TEXT PROVIDED>
··········

Q8: Around line 114, the text states that mini-batch gradients are "summed," but isn't it more accurate to describe this as "averaged" or "aggregated," given that the mean is typically computed?

A8: This is to be consistent with our Algorithm 1 and Algorithm 1 in our main reference [1]. Either summing or averaging does not affect the asymptotic behavior of convergence.

[1] Automatic Clipping: Differentially Private Deep Learning Made Easier and Stronger.

—---------------------------------------------------------------------------------------------------------------------------------

Q9: The analysis related to ||μ||≤C||g|| is completely missing in Section 5.2. I suggest the authors include this analysis in the section or provide an explanation if it was intentionally omitted.

A9: We omitted the analysis for C because it doesn't affect our key asymptotic conclusions and is computationally expensive, requiring logging all gradients at each step. We focused on key parameters like c, which influences our explanation of the "sweet spot" for micro-batch size.

—---------------------------------------------------------------------------------------------------------------------------------

Q10: Add discussion potential strategies or heuristics for selecting micro-batch sizes in practice

A10: Thanks for the insightful feedback. We’ll add the discussion in the revised version.

··········

PROBLEMS TO WORK ON>
[1] Reproduce the passage of the reviewer exchange above between "A8: This is" and "Easier and Stronger.", inclusive.
[2] Pick up the reviewer exchange on micro-batch sizes above where it stops, and write what could come next.

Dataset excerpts
··········

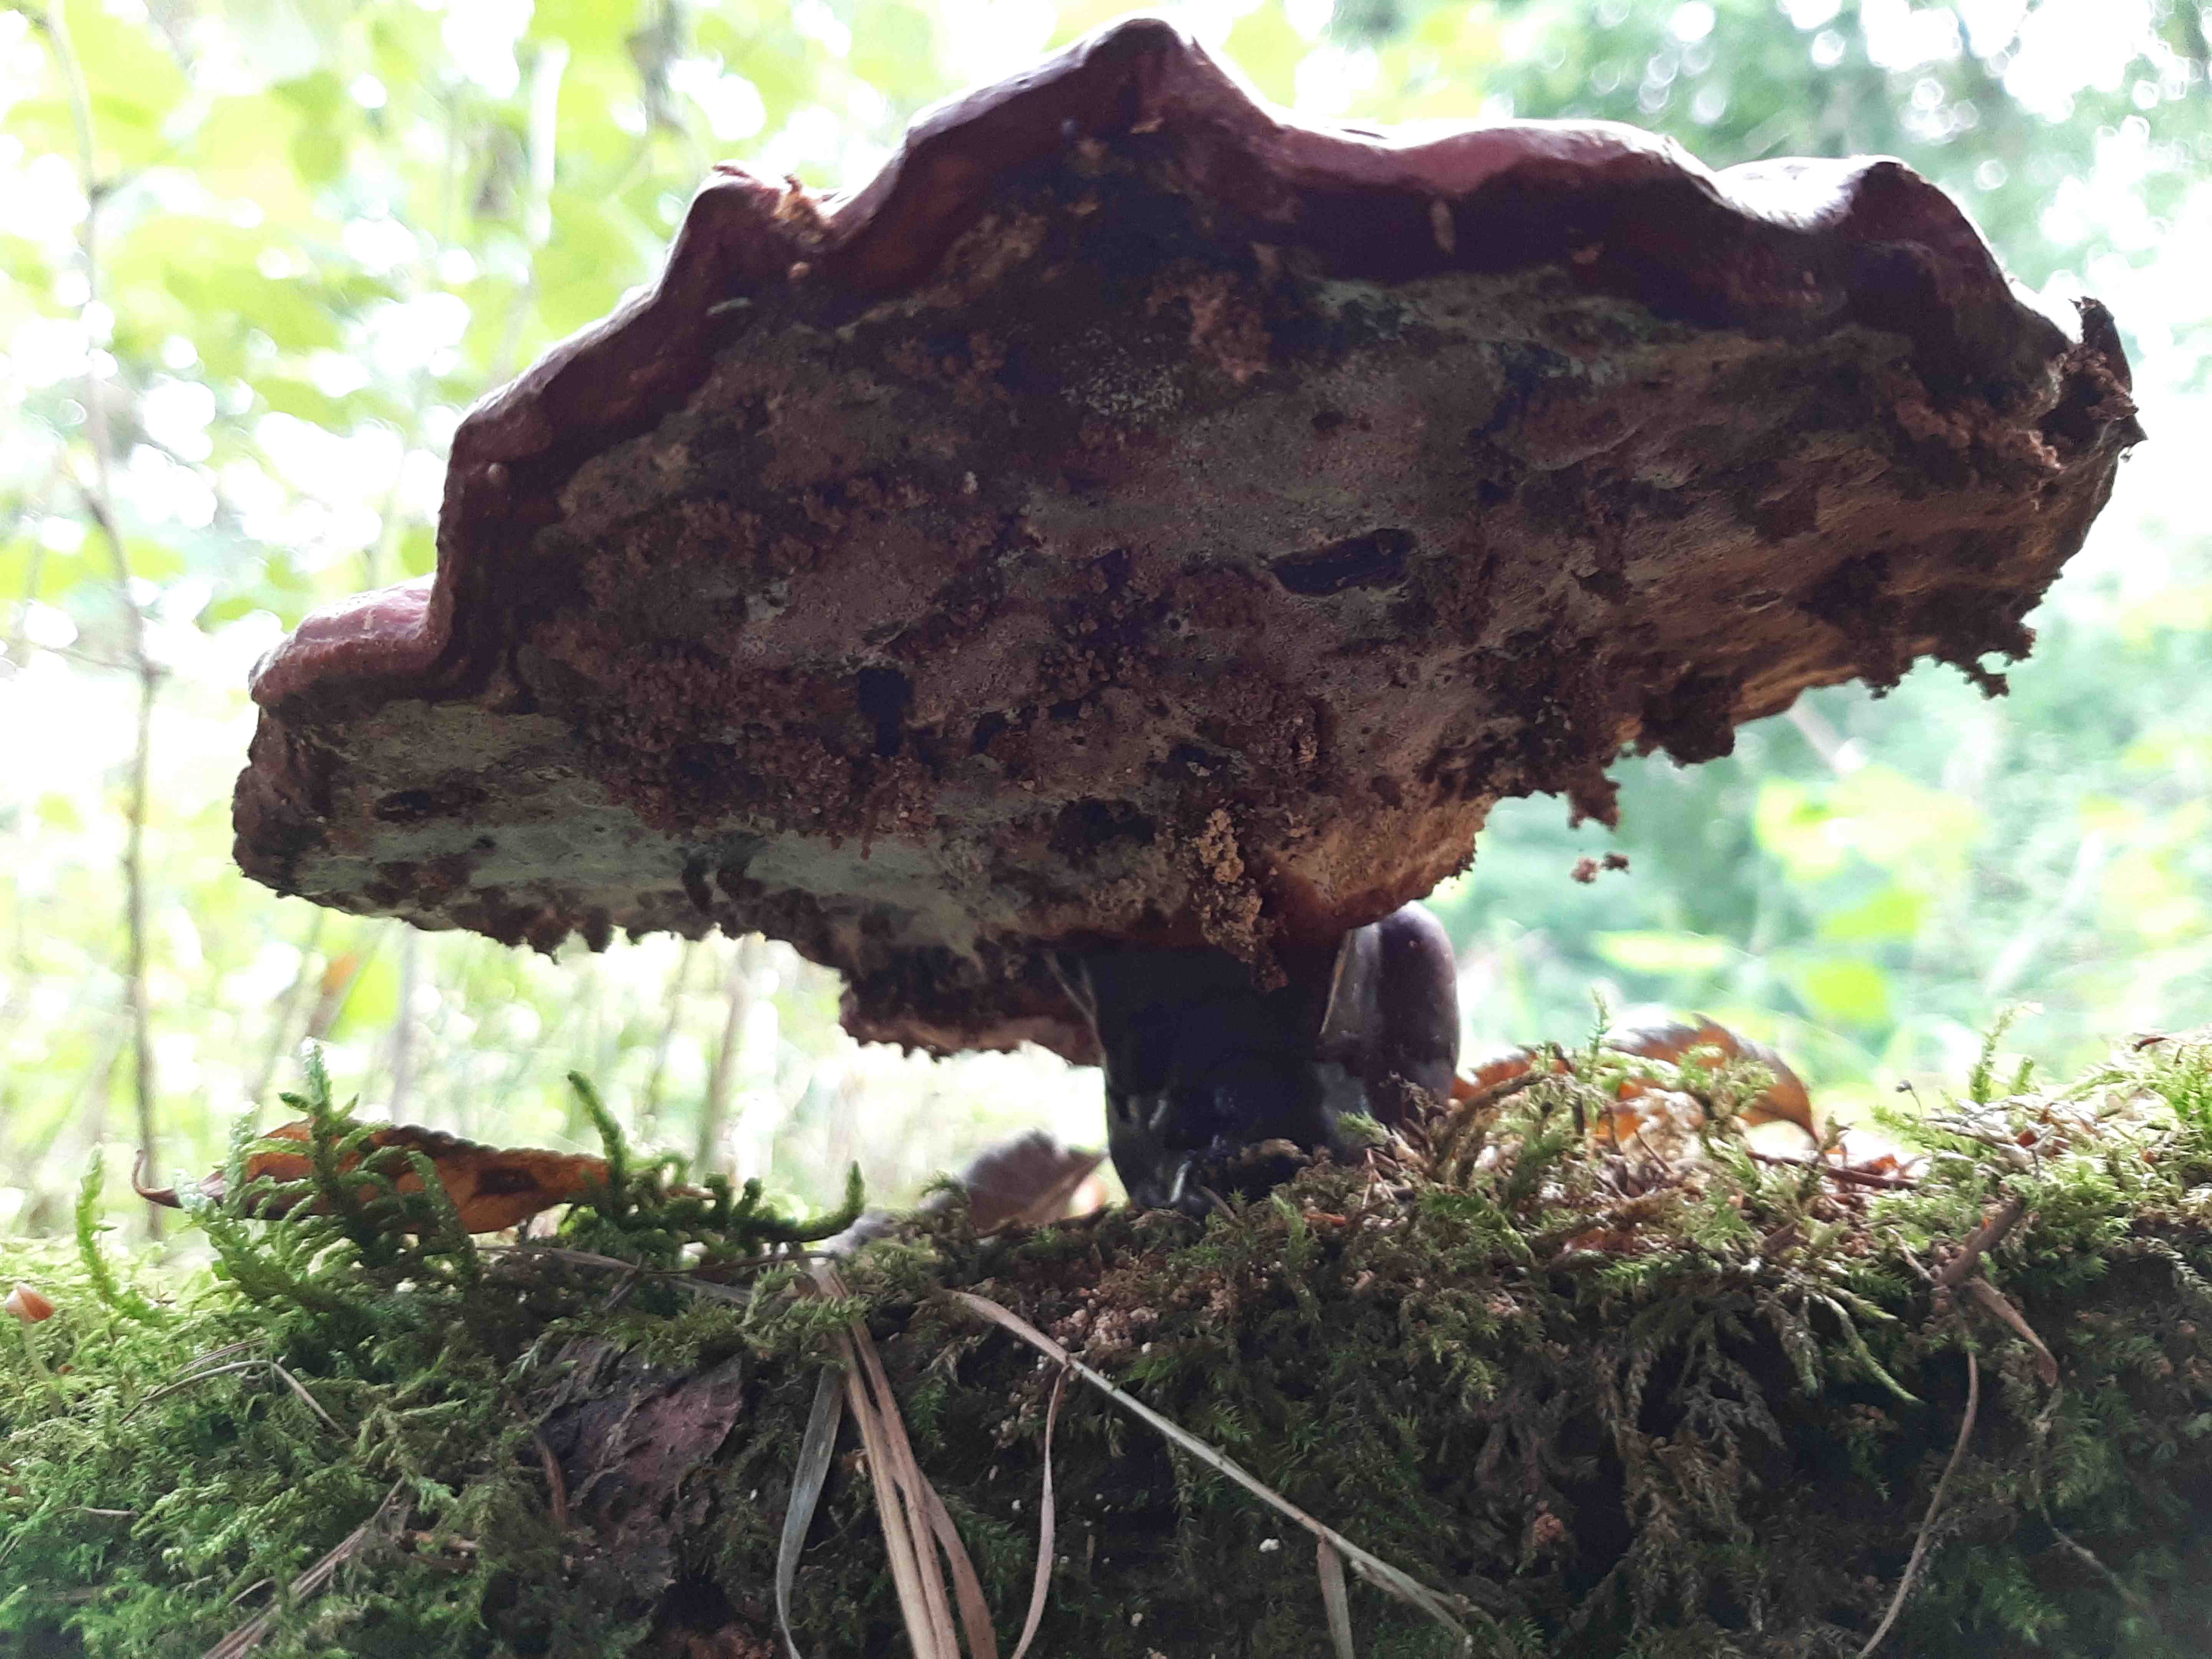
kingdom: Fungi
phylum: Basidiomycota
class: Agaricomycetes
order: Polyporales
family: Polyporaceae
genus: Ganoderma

··········

WRITTEN ANSWERS>
[1]
A8: This is to be consistent with our Algorithm 1 and Algorithm 1 in our main reference [1]. Either summing or averaging does not affect the asymptotic behavior of convergence.

[1] Automatic Clipping: Differentially Private Deep Learning Made Easier and Stronger.

[2]
—---------------------------------------------------------------------------------------------------------------------------------

Q11: While this paper analyzes micro-batch clipping in the context of SGD, in practice, SGD is rarely used for training neural networks. It is important to determine whether a similar theoretical analysis holds for modern optimizers like Adam.

A11: We appreciate this feedback and will address it in the future work section of the revised version.

—---------------------------------------------------------------------------------------------------------------------------------

Q12: In Section 5.1, to fine-tune the model, the LibriSpeech dataset and handcrafted canaries were synthetically used as benign and dragger samples, respectively. However, this setup seems artificial. In a more realistic scenario where only the LibriSpeech dataset is used, how would dragger samples be detected in practice? Including practical strategies for detecting draggers would add relevance to the findings.

A12: Thanks for the insightful feedback! The reason we use handcrafted canaries is that it’s hard to identify natural draggers because the draggers might change across iterations (for example, some examples are draggers in the early stage of training, and some become draggers in the later stage of training). Besides, some natural triggers might not be perfectly orthogonal but a mixture of gradients in the 2 directions. To simplify the experiment setup, we choose to use extreme outliers to show strong signals.

—---------------------------------------------------------------------------------------------------------------------------------

Q13: How does micro-batch clipping perform when training from scratch instead of fine-tuning? This could offer valuable insights into its effectiveness in different training scenarios.

A13: Training models from scratch is too computationally expensive. We will consider this for future work if our budget allows.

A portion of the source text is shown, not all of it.